Hello,
I'm trying to make a co assembly with the following order :
megahit -1 $R1s -2 $R2s --min-contig-len $MIN_CONTIG_SIZE -m 0.85 -o 02_ASSEMBLY/ -t $NUM_THREADS
.
However, I get the following error :
[ERROR] [sequence_manager.cpp: 151]: File(s) R1.fastq.gz,R2.fastq.gz: Number of sequences not the same in paired files. Abort.

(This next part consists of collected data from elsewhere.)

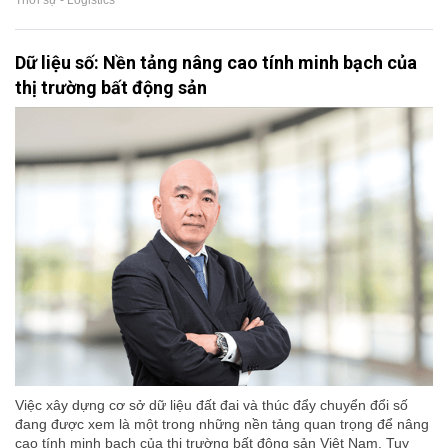
Thời sự - Logistics
Dữ liệu số: Nền tảng nâng cao tính minh bạch của
thị trường bất động sản
Việc xây dựng cơ sở dữ liệu đất đai và thúc đẩy chuyển đổi số
đang được xem là một trong những nền tảng quan trọng để nâng
cao tính minh bạch của thị trường bất động sản Việt Nam. Tuy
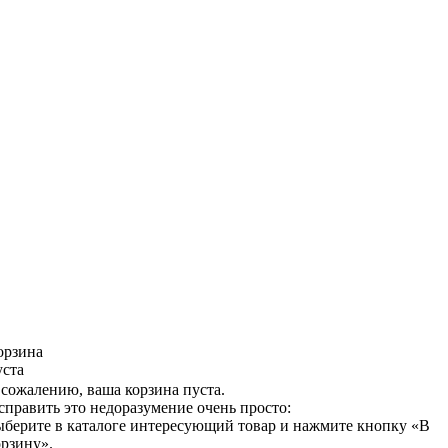
орзина
уста
 сожалению, ваша корзина пуста.
справить это недоразумение очень просто:
ыберите в каталоге интересующий товар и нажмите кнопку «В
орзину».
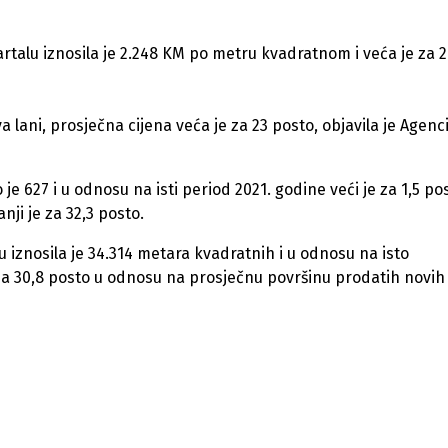
talu iznosila je 2.248 KM po metru kvadratnom i veća je za 2
ani, prosječna cijena veća je za 23 posto, objavila je Agenci
e 627 i u odnosu na isti period 2021. godine veći je za 1,5 pos
ji je za 32,3 posto.
iznosila je 34.314 metara kvadratnih i u odnosu na isto
nja 30,8 posto u odnosu na prosječnu površinu prodatih novih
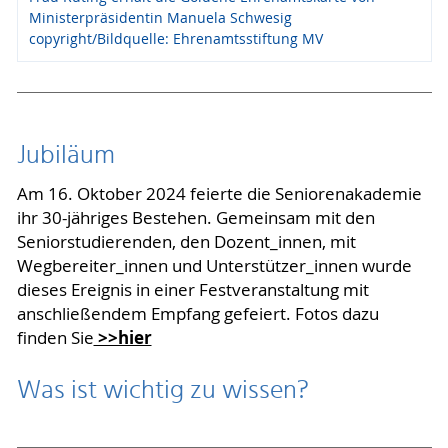
Ministerpräsidentin Manuela Schwesig
copyright/Bildquelle: Ehrenamtsstiftung MV
Jubiläum
Am 16. Oktober 2024 feierte die Seniorenakademie
ihr 30-jähriges Bestehen. Gemeinsam mit den
Seniorstudierenden, den Dozent_innen, mit
Wegbereiter_innen und Unterstützer_innen wurde
dieses Ereignis in einer Festveranstaltung mit
anschließendem Empfang gefeiert. Fotos dazu
>>hier
finden Sie
Was ist wichtig zu wissen?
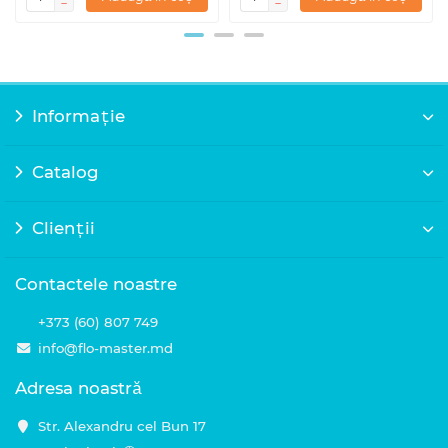
Informație
Catalog
Clienții
Contactele noastre
+373 (60) 807 749
info@flo-master.md
Adresa noastră
Str. Alexandru cel Bun 17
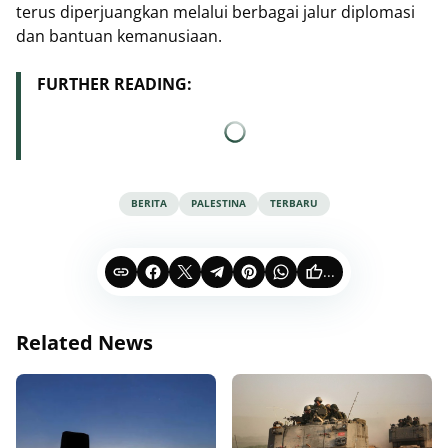
terus diperjuangkan melalui berbagai jalur diplomasi
dan bantuan kemanusiaan.
FURTHER READING:
BERITA
PALESTINA
TERBARU
...
Related News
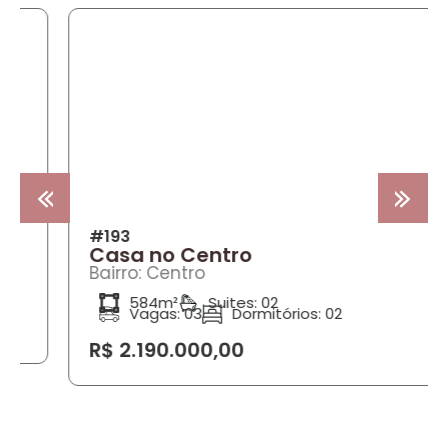
COMPRA
#193
Casa no Centro
Bairro: Centro
584m²
Suites: 02
Vagas: 03
Dormitórios: 02
R$ 2.190.000,00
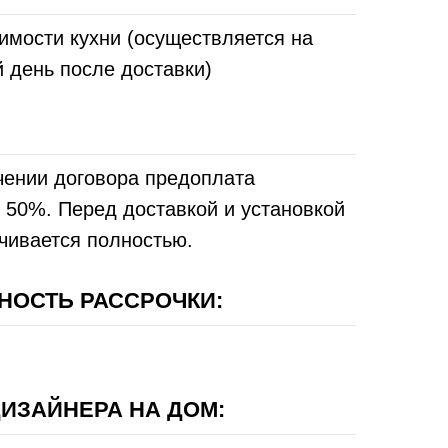
имости кухни (осуществляется на
 день после доставки)
чении договора предоплата
 50%. Перед доставкой и установкой
чивается полностью.
НОСТЬ РАССРОЧКИ:
ИЗАЙНЕРА НА ДОМ:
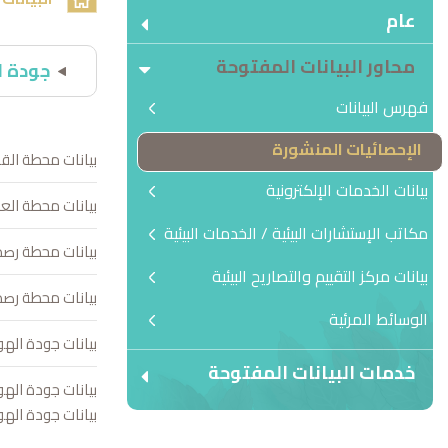
عام
محاور البيانات المفتوحة
جودة ا
فهرس البيانات
الإحصائيات المنشورة
بيانات محطة القر
بيانات الخدمات الإلكترونية
بيانات محطة العو
مكاتب الإستشارات البيئية / الخدمات البيئية
بيانات محطة رصد
بيانات مركز التقييم والتصاريح البيئية
بيانات محطة رص
الوسائط المرئية
بيانات جودة الهواء 
خدمات البيانات المفتوحة
بيانات جودة الهواء 
بيانات جودة الهواء 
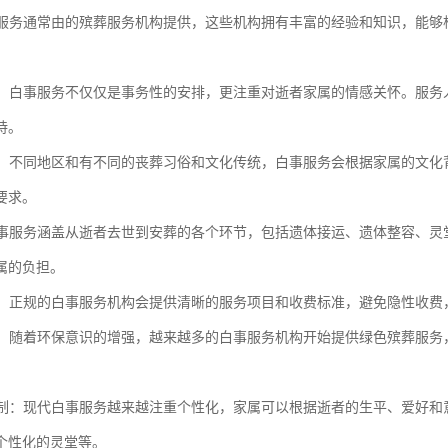
白事服务通常由的殡葬服务机构提供，这些机构拥有丰富的经验和知识，能
关怀：白事服务不仅仅是事务性的安排，更注重对逝者家属的情感关怀。服
持。
尊重：不同地区和有不同的丧葬习俗和文化传统，白事服务会根据家属的文
要求。
：白事服务涵盖从逝者去世到安葬的各个环节，包括遗体接运、遗体整容、
属的负担。
收费：正规的白事服务机构会提供清晰的服务项目和收费标准，避免隐性收
意识：随着环保意识的增强，越来越多的白事服务机构开始提供绿色殡葬服
化定制：现代白事服务越来越注重个性化，家属可以根据逝者的生平、爱好
个性化的灵堂等。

So, i'm trying to use the following command iu-gen-matching-fastq-files
in illumina-utils to remove non-matching reads from my FASTQ files
However, I can't find out how to define the --identifier-code
parameter.
Here is my first 8 lines from R1 and R2 files :
R1 :
@SRR2132206.3.1 HWI-ST1238:205:C4MWHACXX:7:1101:3192:1997 length=100
ATCAGCTCCGGACATATCTGGCAGGGTGAATTCCACAACAAGCGCAAAGACGGGTCGCTGTTCTGGGAATCTGCCACCATTGCCCCGGTTATCAACGATG
+SRR2132206.3.1 HWI-ST1238:205:C4MWHACXX:7:1101:3192:1997 length=100
<BBBFFFFFFFFFIIIIFIIIIIIFIFFFIIFIIIIIIIIIIIIFIIIFIIBFFBBBBFBBBBBBBBBBBFFFFB<BBBBBBBBBBFF<<<BBFFBBBBB
@SRR2132206.7.1 HWI-ST1238:205:C4MWHACXX:7:1101:4397:1993 length=100
GTCCAGGTCCACGATGTTGTCCAGGGTGGCCCCGAAGCTGATTGCCGTTGCGGCCACGTCGATACGCTTGTCCAGGCTTCCCGGCCCGATGGCCTGGACG
+SRR2132206.7.1 HWI-ST1238:205:C4MWHACXX:7:1101:4397:1993 length=100
BBBFFFFFFFFFFIIIIIFFIIIIFIIIIIIIIIFFIIIIIFFFIIIIIIFFFFFFFFFFFFBFFFFFFFFFFFFFBFBBBBBFFFFFBBBBBBBBFBFF
R2 :
@SRR2132206.3.2 HWI-ST1238:205:C4MWHACXX:7:1101:3192:1997 length=100
GTGCTTGCCAATCACGTCTTTTTCGTTCTCGAAGTTCATCAGCTTCAGAGCAGTGGGATTGACGTAGGTAAAGCGTCCTTGAACATCCGTACGATAGATG
+SRR2132206.3.2 HWI-ST1238:205:C4MWHACXX:7:1101:3192:1997 length=100
BBBFFFFFFFFFFIIIFFFFIIIIIIIIFFFFIIFFIFFFFFIIIIIIFIFFIBFFIBFFFBFFFFFF<BFFFFF<BBFFFFFFFFFFFBFFFFBBB<BB
@SRR2132206.7.2 HWI-ST1238:205:C4MWHACXX:7:1101:4397:1993 length=100
CGCCGTAATCGTTATGAGGGGGTCTTGGGCACCGCCCTGCTCCGGATCAACAACTGGAATGTGGGCCGTACCGGCCTGGGTGAACAGCAGGCGCAGGACC
+SRR2132206.7.2 HWI-ST1238:205:C4MWHACXX:7:1101:4397:1993 length=100
BBBFFFFFFFFFFIIIIIIIIIFFIIIIIIIIIIIIIIFFFFFFF<BFFFBFFFFFFFBBFBFFFFFFFFFFFFFFFFFF<<<BBFFFFBFBBB<BFBBB
Can you help me please ?
Thank
If you had dumped these reads with
-F
parameter you would have recovered original Illumina fastq headers. Can you tryrepair.sh
from BBMap suite. Here is a guide for it.How did you obtain the file? Checking for
SRR2132206
on NCBI yields several entries. Maybe something went wrong when converting from SRA to Fastq. Did you validate that the files have indeed unequal number of reads, e.g. withwc -l
?It works, thank you very much for your help! :)
Sincerely
Loïs Veillat
If you clarify which of the two solutions worked then I can move that to an answer.